GoogleCloudPlatform/berglas

Berglas interacts badly with tools that rely on process wrapping like Argo-workflows

RmStorm opened this issue · 3 comments

Argo-workflows is a widely used job/pipeline tool for kubernetes. It's controller wraps a command in another process that handles cancelation and stuff. Sadly when that process is wrapped by Berglas, and Berglas hangs for whatever reason the whole thing gets stuck. We are using Berglas with a mutatingwebhook in Kubernetes according to the setup in this example and it is these lines that cause the problem. We have resolved the issue by replacing those lines with this snippet:

	if len(c.Command) == 1 && c.Command[0] == "/var/run/argo/argoexec" && len(c.Args) >= 2 && c.Args[0] == "emissary" && c.Args[1] == "--" {
		argPrefix := []string{"emissary", "--", binVolumeMountPath + "berglas", "exec", "--"}
		moreArgs := c.Args[2:]
		m.logger.Infof("Processing command %v %v as Argo", c.Command, c.Args)
		c.Args = append(argPrefix, moreArgs...)
		m.logger.Infof("Processed command as Argo: resulting commandline", c.Args)
	} else {
		m.logger.Infof("Processing command %v %v as non-Argo", c.Command, c.Args)
		// Prepend the command with berglas exec --
		original := append(c.Command, c.Args...)
		c.Command = []string{binVolumeMountPath + "berglas"}
		c.Args = append([]string{"exec", "--"}, original...)
	}

This solves our problem but it is a very narrow solution.

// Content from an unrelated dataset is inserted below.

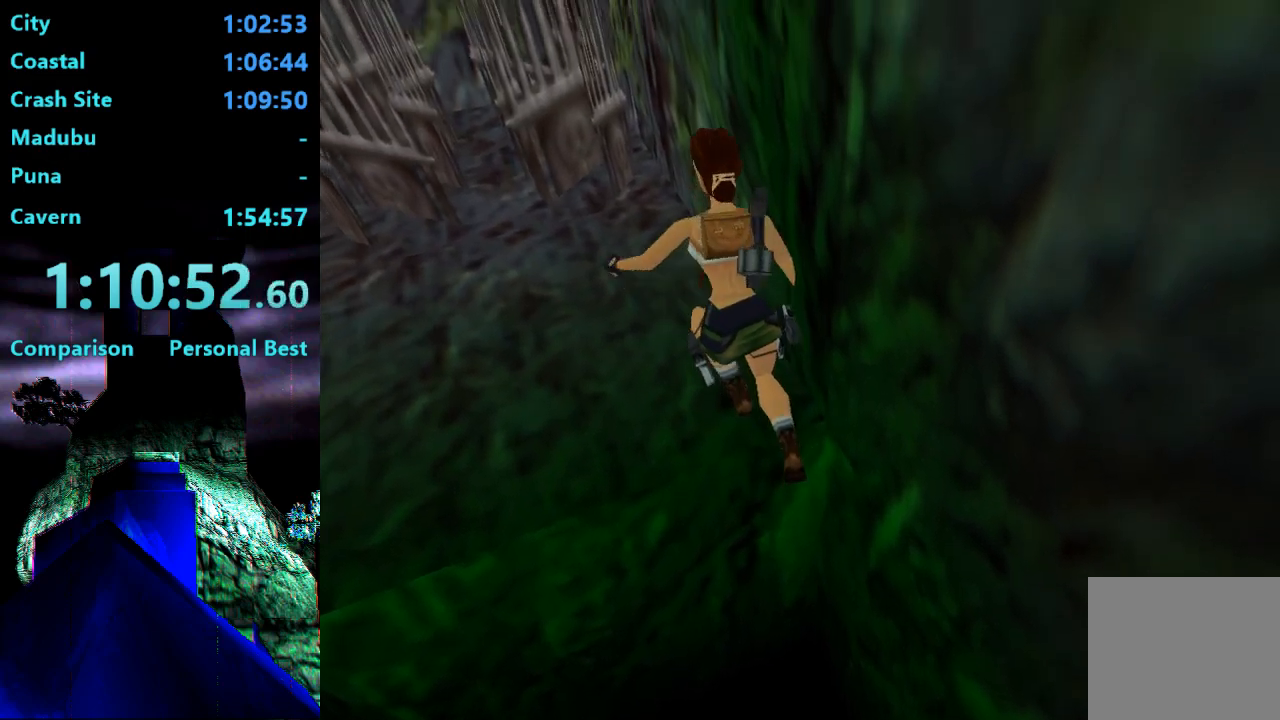
{"buttons": [], "right_stick": "center", "events": []}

Does anyone have better ideas for how to resolve this issue in a more structural way?

It sounds like argo-workflows and Berglas do the same thing - update the start command to be their binary and then fake exec the subprocess. Berglas expects the child process to exit.

This issue is stale because it has been open for 14 days with no
activity. It will automatically close after 7 more days of inactivity.

This issue is stale because it has been open for 14 days with no
activity. It will automatically close after 7 more days of inactivity.